México en una
encrucijada
Han pasado más de dos meses sin que la
sociedad mexicana sepa qué les ha sucedido a los 43 estudiantes normalistas de
Ayotzinapa, estado de Guerrero. Hay unos cuantos detenidos sospechosos de haber
participado, probablemente, en la masacre y desaparición de esos jóvenes. Todos
los días los periódicos transmiten alguna novedad sobre el asunto, pero las
autoridades judiciales y policiales no dicen nada certero al respecto. El
Estado mexicano no ha podido o no ha querido decir qué les pasó a aquellos
muchachos ni quiénes lo hicieron ni por qué. Y no se sabe qué es peor: que no
quiera hacerlo porque fue, de algún modo, cómplice; o que no pueda hacerlo
porque no tiene ningún control sobre las regiones. En todo caso, el gobierno de
Enrique Peña Nieto camina en el filo de la navaja, se debate entre la
complicidad, la ineficiencia y la impunidad. Complicidad, porque es ya bastante
evidente que agentes del Estado tuvieron algún grado de participación en algún
tipo de agresión contra los estudiantes; ineficiencia, porque la Procuraduría
General de la República hasta hoy no reporta claramente ningún tipo de hallazgo
ni averiguaciones que conduzcan a un rápido y certero desenlace del asunto.
Impunidad, porque parece que hubiese una predisposición para encubrir
autoridades de algún rango de importancia que intervinieron en un procedimiento
violento contra los 43 muchachos.
La sociedad mexicana está indignada y
no ha cesado de manifestarse. El tiempo parece que juega en su contra, mientras
el gobierno de Peña Nieto cree que le favorece. Mientras más se tarda en alguna
respuesta contundente del Estado, la sociedad podría tender a olvidar y
desmovilizarse. Hasta ahora, eso no ha sucedido. Hay, quizás, una razón entre
muchas que impide olvidar fácilmente: lo que ha sucedido con los normalistas de
Ayotzinapa no es un hecho aislado ni excepcional; lamentablemente, hace parte
de sucesivas masacres y desapariciones forzadas en varios estados de la
república federal mexicana. La gente no habla solamente de lo que ha sucedido
en el estado de Guerrero, sino de lo que ha venido sucediendo durante varios
años y cómo se ha vuelto de sistemática la impunidad en todo el territorio
mexicano.
Los jóvenes han sido los más activos en
las protestas de los últimos meses y quienes, a la vez, mejor resumen el
pesimismo colectivo que se escucha todos los días. Unos piensan que el modelo
neoliberal que se entronizó en México terminó por criminalizar a la juventud y
considerarla como un segmento social incómodo para los propósitos de la
inversión extranjera; otros creen que las alianzas entre élites locales y
grupos de narcotraficantes ven muy peligrosas las iniciativas organizativas de
jóvenes que, como los de Ayotzinapa, tienen vínculos directos con grupos
sociales y étnicos que han padecido los embates de la expropiación agrícola y
la discriminación económica.
El presidente Peña Nieto acaba de
celebrar –si cabe el término en estas circunstancias- sus primeros dos años de
posesión como jefe de Estado y de Gobierno. Las encuestas le recordaron que su
popularidad es la peor en mucho tiempo para un presidente mexicano. Hasta
quienes parecieran ser sus corifeos, critican el destemplado balance de su
gobierno y la poca sintonía que tiene con los problemas que estremecen a la
sociedad mexicana y que han provocado movilizaciones dentro y fuera del país.

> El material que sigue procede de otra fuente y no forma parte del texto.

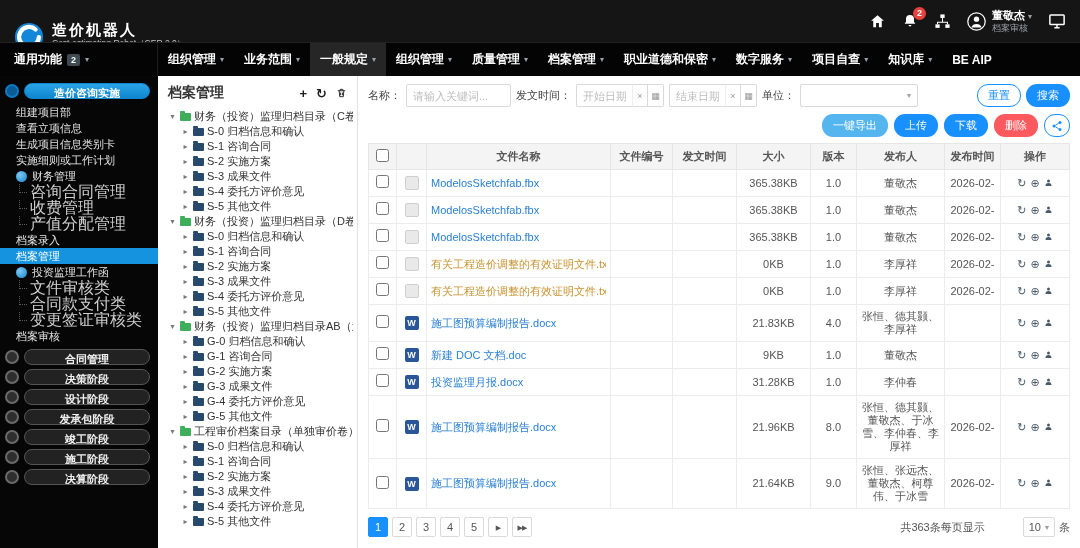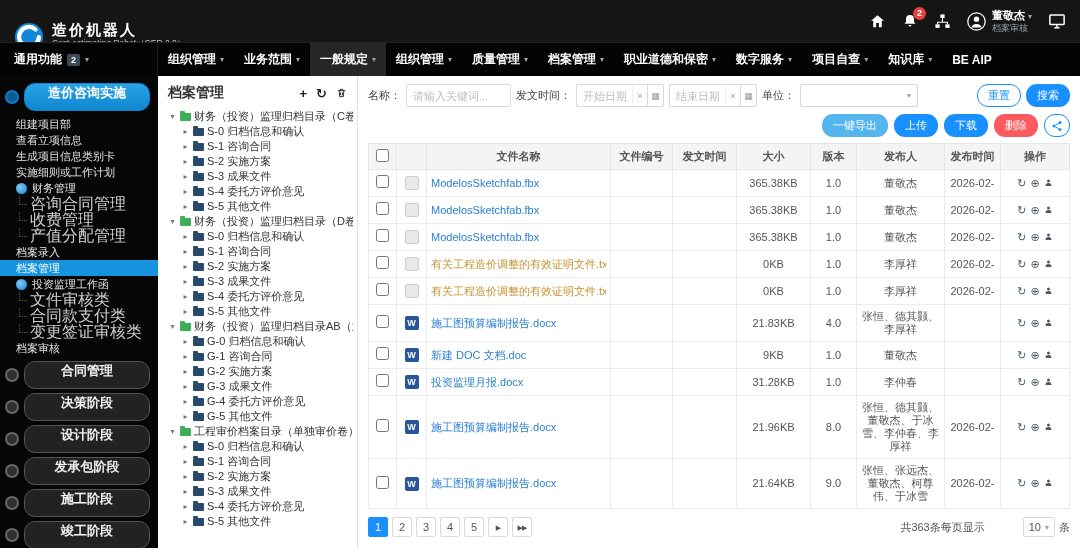--- a/index.html
+++ b/index.html
@@ -28,21 +28,21 @@
   .nav-item{display:flex;align-items:center;gap:4px;padding:0 10px;color:#fff;font-size:12px;font-weight:bold;height:100%;cursor:pointer;white-space:nowrap;}
   .nav-item.active{background:#262626;}
 
   
   .bodyrow{flex:1;display:flex;min-height:0;}
 
   
   .sidebar{width:158px;flex:none;background:#060606;display:flex;flex-direction:column;padding-top:5px;overflow:hidden;}
   .stage-row{display:flex;align-items:center;gap:5px;padding:2px 8px 2px 5px;cursor:pointer;}
   .stage-dot{width:14px;height:14px;border-radius:50%;background:#2e2e2e;border:2px solid #6a6a6a;flex:none;}
-  .stage-pill{flex:1;height:28px;line-height:18px;text-align:center;background:#222;border:1px solid #555;border-radius:11px;color:#f0f0f0;font-size:13px;font-weight:bold;overflow:hidden;white-space:nowrap;}
+  .stage-pill{flex:1;height:16px;line-height:18px;text-align:center;background:#222;border:1px solid #555;border-radius:11px;color:#f0f0f0;font-size:11px;font-weight:bold;overflow:hidden;white-space:nowrap;}
   .stage-row.blue .stage-dot{background:#0b5c95;border-color:#0e79c4;}
   .stage-row.blue .stage-pill{background:linear-gradient(#2aa4e8,#0f86cf);border-color:#0f86cf;color:#fff;}
   .side-list{list-style:none;margin:3px 0;}
   .side-item{color:#e3e3e3;font-size:11px;padding:1px 4px 1px 16px;line-height:14px;display:flex;align-items:center;gap:5px;cursor:pointer;white-space:nowrap;overflow:hidden;}
   .side-item.active{background:#1593df;color:#fff;}
   .sec-ic{width:11px;height:11px;border-radius:50%;background:radial-gradient(circle at 35% 35%,#7ec9f2,#1286d2);flex:none;}
   .side-sub{padding-left:30px;position:relative;font-size:16px;color:#cfcfcf;}
   .side-sub::before{content:"";position:absolute;left:19px;top:-4px;width:7px;height:12px;border-left:1px dotted #5a5a5a;border-bottom:1px dotted #5a5a5a;}
 
   
@@ -279,25 +279,25 @@
       <div class="stage-row">
           <span class="stage-dot"></span>
           <span class="stage-pill">设计阶段</span>
         </div>
       <div class="stage-row">
           <span class="stage-dot"></span>
           <span class="stage-pill">发承包阶段</span>
         </div>
       <div class="stage-row">
           <span class="stage-dot"></span>
-          <span class="stage-pill">施工阶段</span>
+          <span class="stage-pill">竣工阶段</span>
         </div>
       <div class="stage-row">
           <span class="stage-dot"></span>
-          <span class="stage-pill">竣工阶段</span>
+          <span class="stage-pill">施工阶段</span>
         </div>
       <div class="stage-row">
           <span class="stage-dot"></span>
           <span class="stage-pill">决算阶段</span>
         </div>
     </aside>
 
     <section class="treepanel">
       <div class="tree-head">
         <span class="tree-title">档案管理</span>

Hasta ahora él no es el único perdedor; el Partido de la Revolución Democrática
también pasa por su peor momento. Una de sus figuras políticas fundadoras,
Cuauhtémoc Cárdenas, ha renunciado en un intento de salvar, aunque tardíamente,
su pellejo moral en la debacle de una organización política que olvidó sus
orígenes y propósitos.
Nadie sabe decir en México cuál va a
ser el resultado de lo que se ha venido acumulando en estos dos últimos meses; unos
vaticinan desgaste, decepción y olvido; otros creen que habrá un movimiento
persistente y ascendente que producirá sus propios líderes. En general, se cree
que el país ya no será el mismo: será peor o será mejor.